Eurographics/ACM Proceedings of the Symposium on Computer Animation (2017)
We propose a novel method to extract hierarchies of vortex filaments from given three-dimensional flow velocity fields. We call these collections of filaments Hierarchical Vorticity Skeletons (HVS). They extract multi-scale information from the input velocity field, which is not possible with any previous filament extraction approach. Once computed, these HVSs provide a powerful mechanism for data compression and a very natural way for modifying flows. The data compression rates for all presented examples are above 99%. Employing our skeletons for flow modification has several advantages over traditional approaches. Most importantly, they reduce the complexity of three-dimensional fields to one-dimensional lines and, make complex fluid data more accessible for changing defining features of a flow. The strongly reduced HVS dataset still carries the main characteristics of the flow. Through the hierarchy we can capture the main features of different scales in the flow and by that provide a level of detail control. In contrast to previous work, we present a fully automated pipeline to robustly decompose dense velocities into filaments.
Despite the widespread use of fluid simulations, they are difficult to deal with in practice: they produce large amounts of dense three-dimensional flow fields which are unintuitive to look at, and even more difficult to edit. We propose a fundamentally different representation of flow data: a hierarchy of vortex filaments that intuitively captures rotating motions from fast large-scale motions down to subtle small-scale fluctuations. As such, these hierarchies represent time-varying skeletons of the flow data which dramatically reduce the amount of stored data and provide natural handles to edit and modify the flow. The filament hierarchy can be computed from any incompressible velocity field.
Vortex filaments are lines of constant, concentrated vorticity. They can offer a simplified representation of a flow field from the real world or from simulations. In our approach, several sets of filaments, each with its own vorticity strength, are combined to form a hierarchy. Each of these filament sets represents a certain scale in the flow. In this way, they offer a simplified representation of a fluid motion. In simulated data the number of vortices with different strengths can be very high. This poses a great challenge when trying to find a collection of filaments with a limited number of different strengths which match a given flow field as close as possible. Our hierarchy offers an automated algorithm to achieve this result.

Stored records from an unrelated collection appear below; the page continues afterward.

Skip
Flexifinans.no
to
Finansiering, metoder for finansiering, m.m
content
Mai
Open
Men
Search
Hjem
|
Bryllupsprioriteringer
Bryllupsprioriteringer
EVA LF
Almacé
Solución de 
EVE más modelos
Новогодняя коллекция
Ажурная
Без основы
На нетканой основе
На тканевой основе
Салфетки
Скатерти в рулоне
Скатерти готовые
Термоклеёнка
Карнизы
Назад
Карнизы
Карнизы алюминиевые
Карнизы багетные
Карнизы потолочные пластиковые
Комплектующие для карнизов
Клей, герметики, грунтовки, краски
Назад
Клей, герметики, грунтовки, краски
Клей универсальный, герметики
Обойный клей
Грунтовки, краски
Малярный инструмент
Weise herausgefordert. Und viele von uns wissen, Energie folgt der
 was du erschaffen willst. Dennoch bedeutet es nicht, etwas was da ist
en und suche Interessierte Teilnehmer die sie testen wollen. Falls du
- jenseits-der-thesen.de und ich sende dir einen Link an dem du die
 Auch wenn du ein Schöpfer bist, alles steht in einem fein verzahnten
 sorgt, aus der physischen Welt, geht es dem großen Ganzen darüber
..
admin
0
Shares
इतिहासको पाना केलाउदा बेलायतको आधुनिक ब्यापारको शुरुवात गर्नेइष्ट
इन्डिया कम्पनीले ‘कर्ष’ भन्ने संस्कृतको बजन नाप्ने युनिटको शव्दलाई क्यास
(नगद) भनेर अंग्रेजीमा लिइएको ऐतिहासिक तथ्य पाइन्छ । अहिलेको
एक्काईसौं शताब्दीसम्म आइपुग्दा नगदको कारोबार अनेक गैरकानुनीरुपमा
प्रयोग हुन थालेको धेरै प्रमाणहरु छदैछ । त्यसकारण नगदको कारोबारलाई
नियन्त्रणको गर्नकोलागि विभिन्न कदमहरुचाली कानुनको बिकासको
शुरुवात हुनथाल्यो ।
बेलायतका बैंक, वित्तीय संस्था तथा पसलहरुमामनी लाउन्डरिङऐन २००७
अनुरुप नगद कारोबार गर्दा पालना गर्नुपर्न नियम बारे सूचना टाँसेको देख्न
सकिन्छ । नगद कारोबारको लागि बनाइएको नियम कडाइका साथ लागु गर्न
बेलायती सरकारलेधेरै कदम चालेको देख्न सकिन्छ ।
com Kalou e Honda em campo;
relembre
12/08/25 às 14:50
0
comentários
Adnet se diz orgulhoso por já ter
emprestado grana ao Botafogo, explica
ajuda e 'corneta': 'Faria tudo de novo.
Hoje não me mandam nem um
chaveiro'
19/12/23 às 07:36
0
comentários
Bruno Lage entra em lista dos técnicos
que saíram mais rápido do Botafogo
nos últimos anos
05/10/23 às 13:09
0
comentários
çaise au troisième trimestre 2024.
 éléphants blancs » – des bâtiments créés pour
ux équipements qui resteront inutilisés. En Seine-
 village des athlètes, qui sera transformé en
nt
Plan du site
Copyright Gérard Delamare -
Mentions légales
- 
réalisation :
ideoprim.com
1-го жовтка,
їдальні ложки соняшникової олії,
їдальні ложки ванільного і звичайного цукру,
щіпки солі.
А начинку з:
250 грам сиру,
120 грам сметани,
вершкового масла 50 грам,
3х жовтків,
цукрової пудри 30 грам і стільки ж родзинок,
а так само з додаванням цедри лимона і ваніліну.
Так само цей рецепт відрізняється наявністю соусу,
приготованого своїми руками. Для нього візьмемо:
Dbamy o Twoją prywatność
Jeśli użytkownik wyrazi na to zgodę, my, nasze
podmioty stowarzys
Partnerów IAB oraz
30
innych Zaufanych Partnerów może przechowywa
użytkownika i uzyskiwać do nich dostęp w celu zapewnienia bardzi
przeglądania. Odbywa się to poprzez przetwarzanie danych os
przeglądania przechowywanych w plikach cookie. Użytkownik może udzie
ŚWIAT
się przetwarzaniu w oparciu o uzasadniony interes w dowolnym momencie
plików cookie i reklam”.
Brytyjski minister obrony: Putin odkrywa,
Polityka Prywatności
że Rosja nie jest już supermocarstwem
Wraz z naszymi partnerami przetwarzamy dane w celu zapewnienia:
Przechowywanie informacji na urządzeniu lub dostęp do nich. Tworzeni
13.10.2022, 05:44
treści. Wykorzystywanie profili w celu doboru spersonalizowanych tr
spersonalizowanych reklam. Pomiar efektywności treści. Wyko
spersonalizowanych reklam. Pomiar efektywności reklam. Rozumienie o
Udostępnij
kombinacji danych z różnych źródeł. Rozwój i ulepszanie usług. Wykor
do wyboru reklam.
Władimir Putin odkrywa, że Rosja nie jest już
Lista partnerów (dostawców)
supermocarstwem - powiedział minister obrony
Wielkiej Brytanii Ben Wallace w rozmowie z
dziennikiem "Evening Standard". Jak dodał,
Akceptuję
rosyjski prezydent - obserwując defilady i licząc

While our algorithm is based on the filament computation method by Weissmann et al. This algorithm has inherent shortcomings in its original form. Most prominently, Weissmann et al. proposed an empirical choice of the filament strength. A priori it is completely unknown which choice of filament strength will produce a good representation of the original flow field, or whether this strength will lead to filaments at all.
Fig. 1: An example simulation of a buoyant bunny, reconstructed with filaments for three different frames.
It becomes apparent that none of the reconstruction results is close to the simulation (far right panel). Thus, it requires a significant amount of manual experimentation to achieve good results with previous work for computing filaments. From this fact we draw our motivation to develop a novel approach for the robust, automatic extraction of a set of filaments which represents the original velocity field very closely.
The central contributions of our work are
- an algorithm to decompose a flow field into a hierarchy of vortex filaments,
- an automated strategy to determine circulation strengths,
- an algorithm to improve the filament placement compared to the previous extraction method,
- and a filament-based paradigm for editing and modifying flows.